Lastly, the doctor-pharma nexus is something that affects how people view us to a large extent. Highlighting talks sponsored by pharmaceutical companies on various social media platforms reignites the suspicions people have whenever we write a prescription – Is the doctor prescribing this medicine because I really need it? Or is the doctor paid to write this tablet?

In short, when we use social media, we must think very carefully about what we are writing and saying. What impact it has on the people who view it. What impression does it leave about healthcare and its professionals in the minds of people. 

There are lot of GREAT ways to use social media though!

Battling misinformation making the rounds on social media by so-called wellness gurus and men-in-orange clothes! Providing right information about a medical condition, explaining the safety and necessity of a medication, giving hope that timely and appropriate treatment leads to good outcomes. These are the messages that social media can easily convey for us.

Giving right information to combat misinformation!

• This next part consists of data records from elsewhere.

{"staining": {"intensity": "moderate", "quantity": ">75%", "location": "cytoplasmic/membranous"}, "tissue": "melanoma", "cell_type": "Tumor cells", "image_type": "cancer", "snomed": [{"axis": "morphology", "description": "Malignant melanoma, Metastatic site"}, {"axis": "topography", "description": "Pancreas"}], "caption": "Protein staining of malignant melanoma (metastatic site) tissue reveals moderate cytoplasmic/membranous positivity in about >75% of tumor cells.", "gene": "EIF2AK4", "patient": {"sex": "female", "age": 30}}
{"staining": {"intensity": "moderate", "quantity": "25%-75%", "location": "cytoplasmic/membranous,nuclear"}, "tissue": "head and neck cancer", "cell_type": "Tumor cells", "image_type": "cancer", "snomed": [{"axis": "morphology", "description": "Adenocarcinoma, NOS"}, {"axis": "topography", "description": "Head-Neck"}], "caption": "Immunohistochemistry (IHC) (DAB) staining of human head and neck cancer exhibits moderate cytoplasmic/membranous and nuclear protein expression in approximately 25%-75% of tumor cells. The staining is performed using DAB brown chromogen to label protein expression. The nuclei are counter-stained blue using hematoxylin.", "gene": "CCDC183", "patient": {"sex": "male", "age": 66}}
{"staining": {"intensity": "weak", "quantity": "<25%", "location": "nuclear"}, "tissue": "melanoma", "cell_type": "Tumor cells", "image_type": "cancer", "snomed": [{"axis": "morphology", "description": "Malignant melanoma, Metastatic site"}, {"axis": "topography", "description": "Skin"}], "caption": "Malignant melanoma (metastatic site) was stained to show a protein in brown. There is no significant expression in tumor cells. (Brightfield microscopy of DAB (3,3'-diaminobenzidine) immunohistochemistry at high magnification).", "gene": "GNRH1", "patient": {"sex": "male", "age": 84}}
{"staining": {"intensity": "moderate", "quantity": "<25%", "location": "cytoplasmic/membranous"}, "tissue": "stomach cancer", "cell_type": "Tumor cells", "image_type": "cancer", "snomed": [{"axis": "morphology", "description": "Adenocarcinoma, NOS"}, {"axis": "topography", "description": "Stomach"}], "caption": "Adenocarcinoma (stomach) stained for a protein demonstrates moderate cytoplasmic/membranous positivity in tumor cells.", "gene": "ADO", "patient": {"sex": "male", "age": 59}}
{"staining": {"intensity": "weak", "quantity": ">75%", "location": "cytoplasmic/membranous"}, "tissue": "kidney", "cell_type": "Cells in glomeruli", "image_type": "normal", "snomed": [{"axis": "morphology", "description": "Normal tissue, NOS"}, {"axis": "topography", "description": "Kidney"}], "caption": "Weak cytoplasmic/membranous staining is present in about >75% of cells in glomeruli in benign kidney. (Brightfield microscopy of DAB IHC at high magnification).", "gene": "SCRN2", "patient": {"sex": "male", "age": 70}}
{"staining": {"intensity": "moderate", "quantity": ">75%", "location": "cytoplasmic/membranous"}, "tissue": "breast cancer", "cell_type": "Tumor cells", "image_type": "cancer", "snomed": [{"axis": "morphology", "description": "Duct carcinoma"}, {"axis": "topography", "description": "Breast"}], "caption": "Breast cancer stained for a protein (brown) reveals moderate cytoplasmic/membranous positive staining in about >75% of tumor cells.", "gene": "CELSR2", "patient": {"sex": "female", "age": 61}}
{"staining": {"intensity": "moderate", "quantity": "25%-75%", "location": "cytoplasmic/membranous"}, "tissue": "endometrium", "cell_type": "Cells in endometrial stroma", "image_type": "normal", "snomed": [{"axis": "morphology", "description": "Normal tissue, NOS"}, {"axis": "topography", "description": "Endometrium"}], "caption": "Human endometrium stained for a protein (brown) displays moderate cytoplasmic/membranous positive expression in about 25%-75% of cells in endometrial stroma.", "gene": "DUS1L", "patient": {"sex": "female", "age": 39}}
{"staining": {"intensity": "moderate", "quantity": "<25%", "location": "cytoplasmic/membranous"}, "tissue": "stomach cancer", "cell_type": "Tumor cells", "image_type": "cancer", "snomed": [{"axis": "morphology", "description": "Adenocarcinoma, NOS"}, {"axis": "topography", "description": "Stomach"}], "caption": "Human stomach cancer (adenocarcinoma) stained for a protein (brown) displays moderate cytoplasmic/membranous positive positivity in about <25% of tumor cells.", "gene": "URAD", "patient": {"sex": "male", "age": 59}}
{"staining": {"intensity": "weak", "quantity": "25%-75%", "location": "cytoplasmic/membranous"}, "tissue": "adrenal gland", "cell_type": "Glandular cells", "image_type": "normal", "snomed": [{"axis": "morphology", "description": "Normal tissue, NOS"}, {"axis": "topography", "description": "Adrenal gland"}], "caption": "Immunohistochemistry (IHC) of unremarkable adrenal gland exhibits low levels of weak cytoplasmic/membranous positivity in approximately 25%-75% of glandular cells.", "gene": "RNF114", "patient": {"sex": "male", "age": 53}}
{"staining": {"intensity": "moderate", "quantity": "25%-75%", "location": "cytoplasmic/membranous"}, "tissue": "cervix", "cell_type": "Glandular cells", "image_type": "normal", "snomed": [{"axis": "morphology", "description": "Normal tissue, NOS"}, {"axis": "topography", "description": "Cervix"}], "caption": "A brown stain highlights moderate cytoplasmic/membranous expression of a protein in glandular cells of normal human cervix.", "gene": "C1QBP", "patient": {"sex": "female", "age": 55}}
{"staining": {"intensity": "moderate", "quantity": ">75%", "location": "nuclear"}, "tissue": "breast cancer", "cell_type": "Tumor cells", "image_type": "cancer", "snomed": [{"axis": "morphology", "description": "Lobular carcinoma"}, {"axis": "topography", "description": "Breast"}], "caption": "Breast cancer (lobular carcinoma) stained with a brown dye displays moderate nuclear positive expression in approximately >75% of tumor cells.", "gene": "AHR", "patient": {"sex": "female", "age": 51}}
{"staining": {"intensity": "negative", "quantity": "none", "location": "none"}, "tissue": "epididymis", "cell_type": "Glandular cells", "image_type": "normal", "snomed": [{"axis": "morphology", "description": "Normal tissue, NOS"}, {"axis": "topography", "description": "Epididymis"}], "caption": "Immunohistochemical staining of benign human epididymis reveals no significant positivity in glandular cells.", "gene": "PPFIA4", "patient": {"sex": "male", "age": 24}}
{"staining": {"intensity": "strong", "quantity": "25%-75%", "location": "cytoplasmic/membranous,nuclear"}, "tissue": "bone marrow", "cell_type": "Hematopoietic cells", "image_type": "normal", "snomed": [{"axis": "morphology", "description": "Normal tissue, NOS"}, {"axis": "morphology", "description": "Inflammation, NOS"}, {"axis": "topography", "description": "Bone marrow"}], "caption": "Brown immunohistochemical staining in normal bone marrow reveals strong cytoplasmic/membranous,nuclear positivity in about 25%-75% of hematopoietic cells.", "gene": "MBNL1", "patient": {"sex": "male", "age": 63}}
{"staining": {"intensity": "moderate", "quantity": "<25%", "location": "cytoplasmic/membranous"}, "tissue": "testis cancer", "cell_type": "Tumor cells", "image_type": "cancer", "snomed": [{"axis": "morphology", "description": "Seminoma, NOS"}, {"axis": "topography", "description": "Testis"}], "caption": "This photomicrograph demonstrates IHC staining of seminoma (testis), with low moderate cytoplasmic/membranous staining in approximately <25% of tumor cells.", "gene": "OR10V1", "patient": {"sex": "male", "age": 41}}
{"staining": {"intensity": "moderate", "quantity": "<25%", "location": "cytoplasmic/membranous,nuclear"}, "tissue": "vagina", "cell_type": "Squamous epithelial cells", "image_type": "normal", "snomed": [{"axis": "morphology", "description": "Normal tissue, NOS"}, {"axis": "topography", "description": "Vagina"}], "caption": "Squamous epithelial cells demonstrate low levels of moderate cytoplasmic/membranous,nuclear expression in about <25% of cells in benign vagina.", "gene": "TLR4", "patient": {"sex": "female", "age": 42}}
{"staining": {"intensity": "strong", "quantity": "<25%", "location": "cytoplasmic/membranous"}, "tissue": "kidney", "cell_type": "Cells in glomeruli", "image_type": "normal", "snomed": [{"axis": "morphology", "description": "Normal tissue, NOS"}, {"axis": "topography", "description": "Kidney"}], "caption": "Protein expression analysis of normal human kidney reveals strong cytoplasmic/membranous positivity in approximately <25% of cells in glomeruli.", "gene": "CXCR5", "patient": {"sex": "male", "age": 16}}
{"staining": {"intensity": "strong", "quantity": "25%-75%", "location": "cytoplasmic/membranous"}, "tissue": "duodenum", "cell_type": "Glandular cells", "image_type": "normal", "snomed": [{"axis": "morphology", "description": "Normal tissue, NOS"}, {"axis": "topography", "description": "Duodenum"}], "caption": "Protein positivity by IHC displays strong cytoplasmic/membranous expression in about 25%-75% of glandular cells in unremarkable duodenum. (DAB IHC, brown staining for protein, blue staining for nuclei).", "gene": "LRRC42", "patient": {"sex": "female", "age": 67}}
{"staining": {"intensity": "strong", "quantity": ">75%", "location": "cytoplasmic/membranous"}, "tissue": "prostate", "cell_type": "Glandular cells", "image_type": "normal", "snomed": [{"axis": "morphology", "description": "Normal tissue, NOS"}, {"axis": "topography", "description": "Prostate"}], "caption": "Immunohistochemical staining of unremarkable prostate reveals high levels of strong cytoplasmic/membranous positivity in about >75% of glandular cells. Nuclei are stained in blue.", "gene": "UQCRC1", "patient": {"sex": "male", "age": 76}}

I was very reluctant to use social media, I felt vaguely guilty that somehow, I was letting my profession down or compromising my integrity. I finally started using social media on the advice of my friend – a customer experience expert. She very nicely explained to me that people are looking for doctors who align with their health needs. By having a presence on social media, people can know more about the doctor, their qualifications, training, and treatment approach. It is the right of a person to know who is treating them. 

Helping people find the right doctor for their needs! 

Lastly, in a world of doctor-patient violence, constant media coverage on the “money-mindedness” of doctors, telling stories of my experiences in the clinic are a way for me to showcase the human side of doctors. Our frustrations when we can’t help a patient, our anger at neglect and abuse of the elderly, our heart break at losing a patient we have seen for decades. How we participate in the triumphs and tribulations of the people we treat – a child married, a spouse lost, a daughter divorced. Every single day in the clinic is akin to a lifetime. The constant threat of burnout, poor health, depression and suicide among doctors. Time not spent with family, missed birthdays and anniversaries, entire youth spent in hospital corridors. 

Letting people get a glimpse of what it is to be a doctor.